### Problem to work on
Could every line of the listing be output exactly, with the pictures skipped?
◆ ◆ ◆ ◆
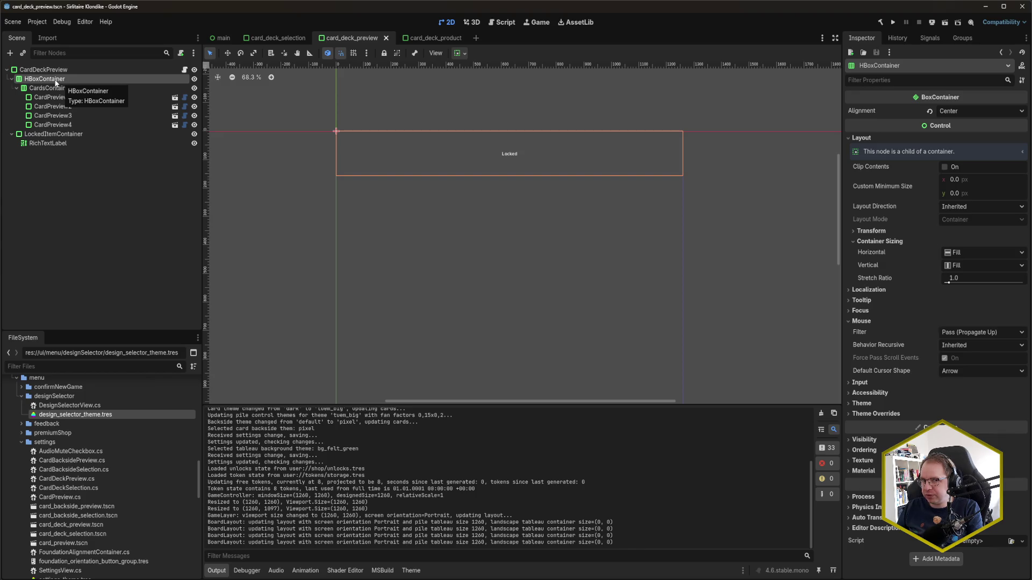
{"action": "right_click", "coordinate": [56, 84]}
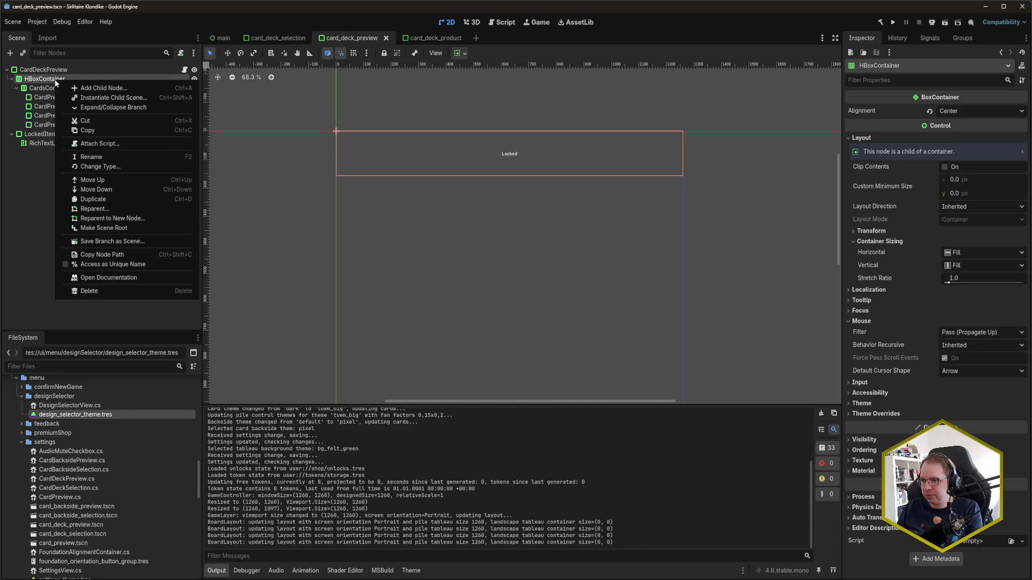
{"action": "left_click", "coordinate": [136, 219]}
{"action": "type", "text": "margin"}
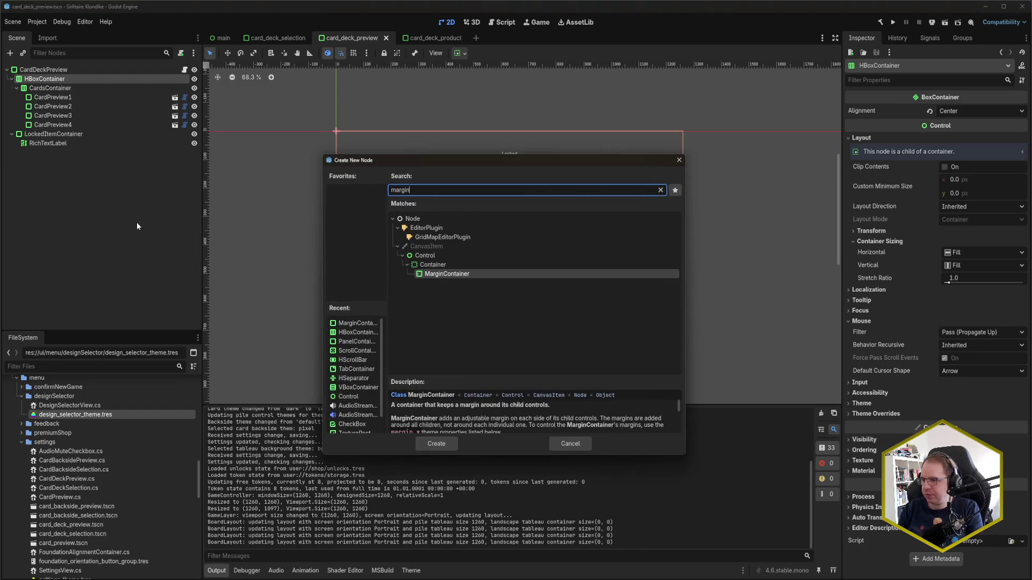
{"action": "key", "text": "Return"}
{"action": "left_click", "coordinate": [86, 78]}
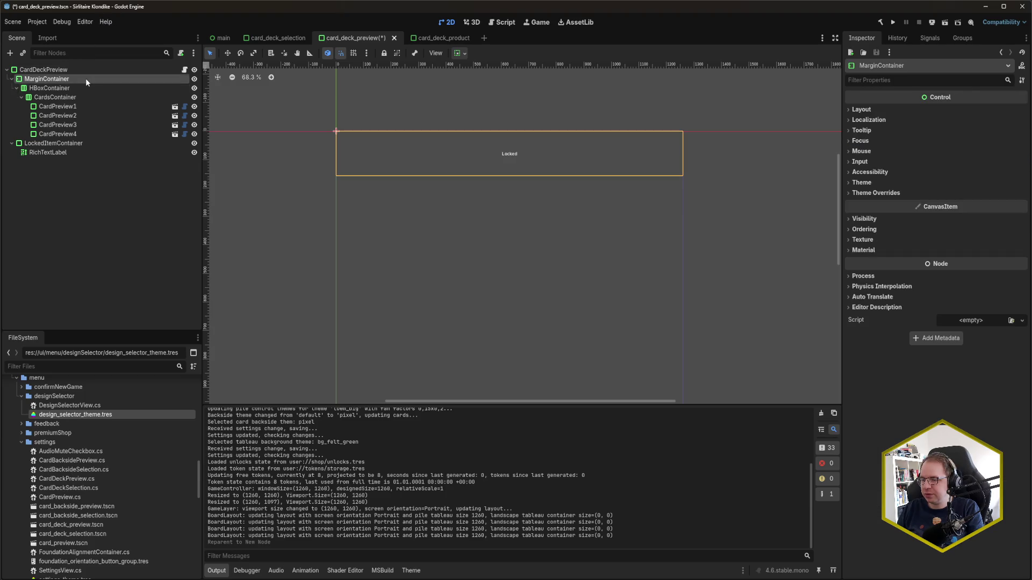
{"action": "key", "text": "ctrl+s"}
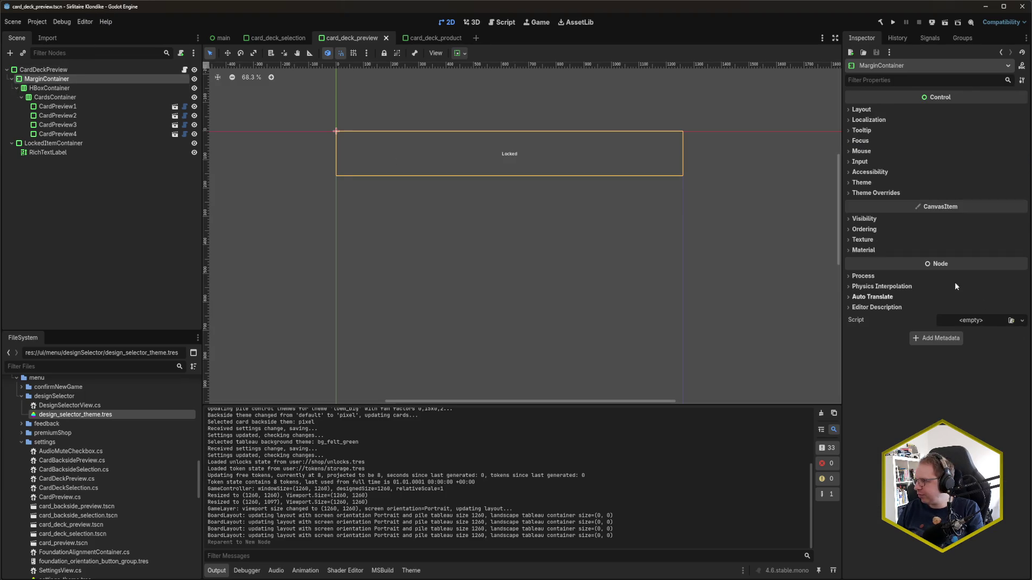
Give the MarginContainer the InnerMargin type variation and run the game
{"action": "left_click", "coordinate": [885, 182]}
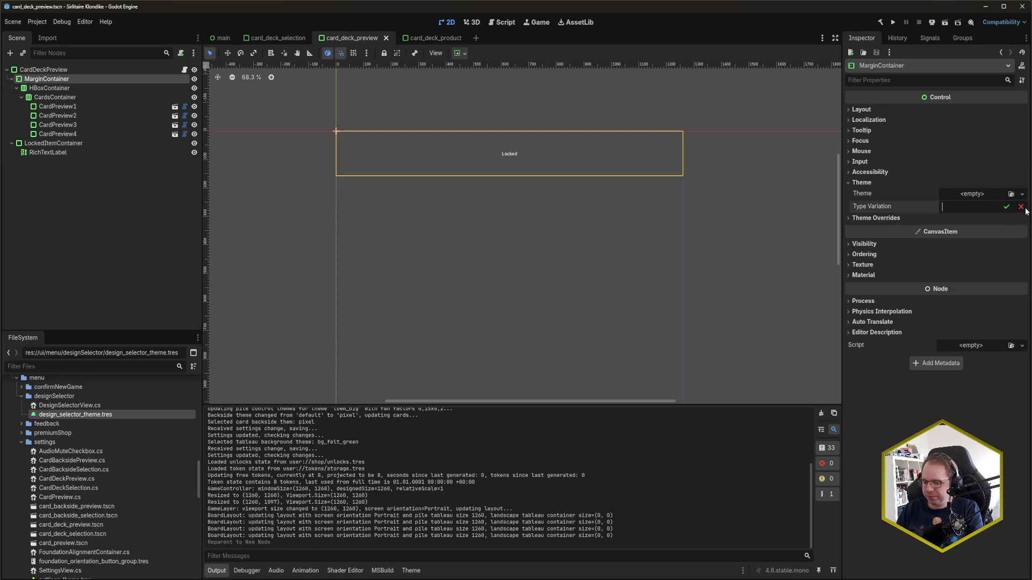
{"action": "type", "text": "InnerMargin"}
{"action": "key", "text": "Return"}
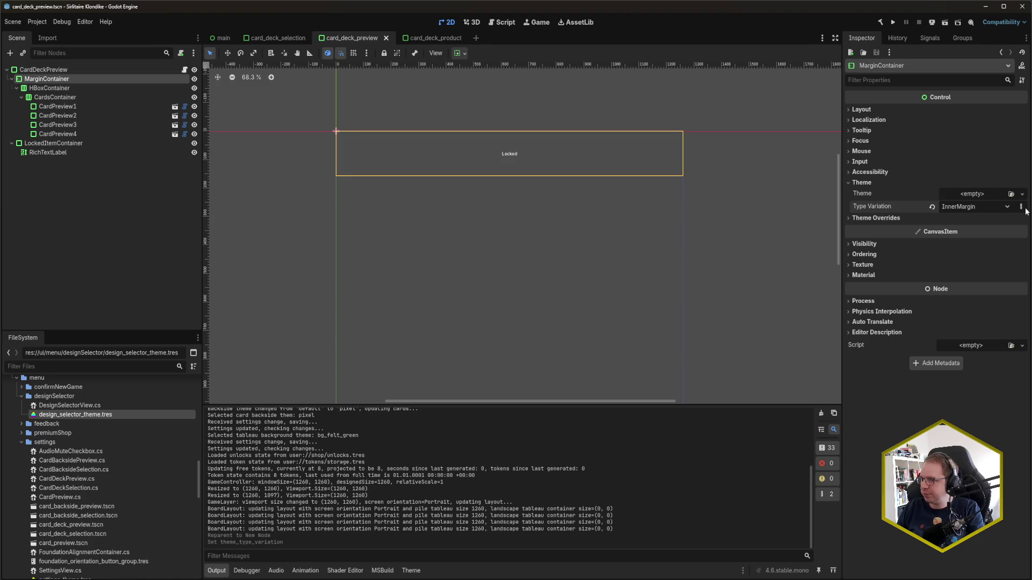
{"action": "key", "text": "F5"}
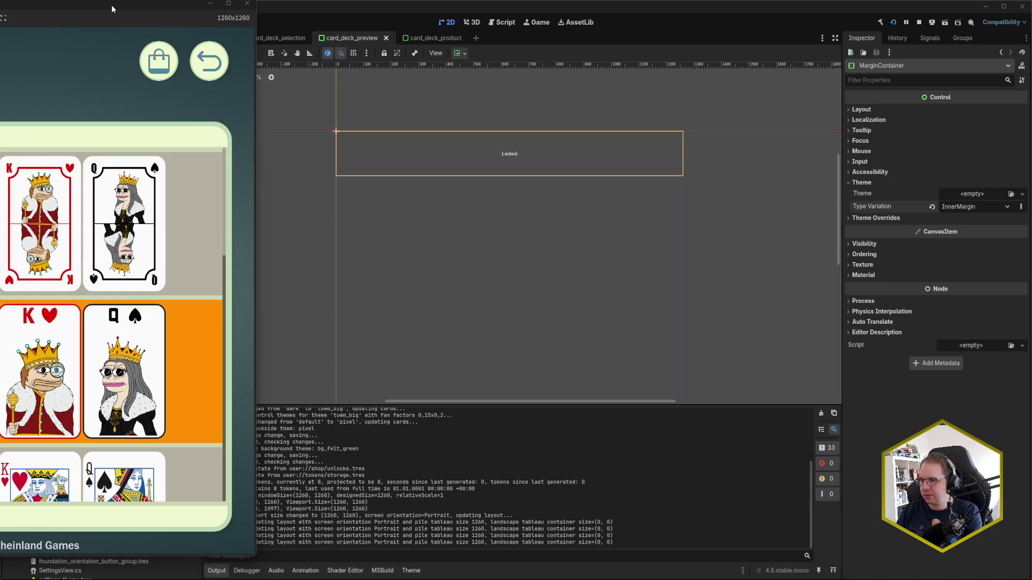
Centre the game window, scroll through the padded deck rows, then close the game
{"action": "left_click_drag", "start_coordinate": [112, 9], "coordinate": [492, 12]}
◆ ◆ ◆ ◆
### Result of this task
{"action": "right_click", "coordinate": [56, 84]}
{"action": "left_click", "coordinate": [136, 219]}
{"action": "type", "text": "margin"}
{"action": "key", "text": "Return"}
{"action": "left_click", "coordinate": [86, 78]}
{"action": "key", "text": "ctrl+s"}
Give the MarginContainer the InnerMargin type variation and run the game
{"action": "left_click", "coordinate": [885, 182]}
{"action": "type", "text": "InnerMargin"}
{"action": "key", "text": "Return"}
{"action": "key", "text": "F5"}
Centre the game window, scroll through the padded deck rows, then close the game
{"action": "left_click_drag", "start_coordinate": [112, 9], "coordinate": [492, 12]}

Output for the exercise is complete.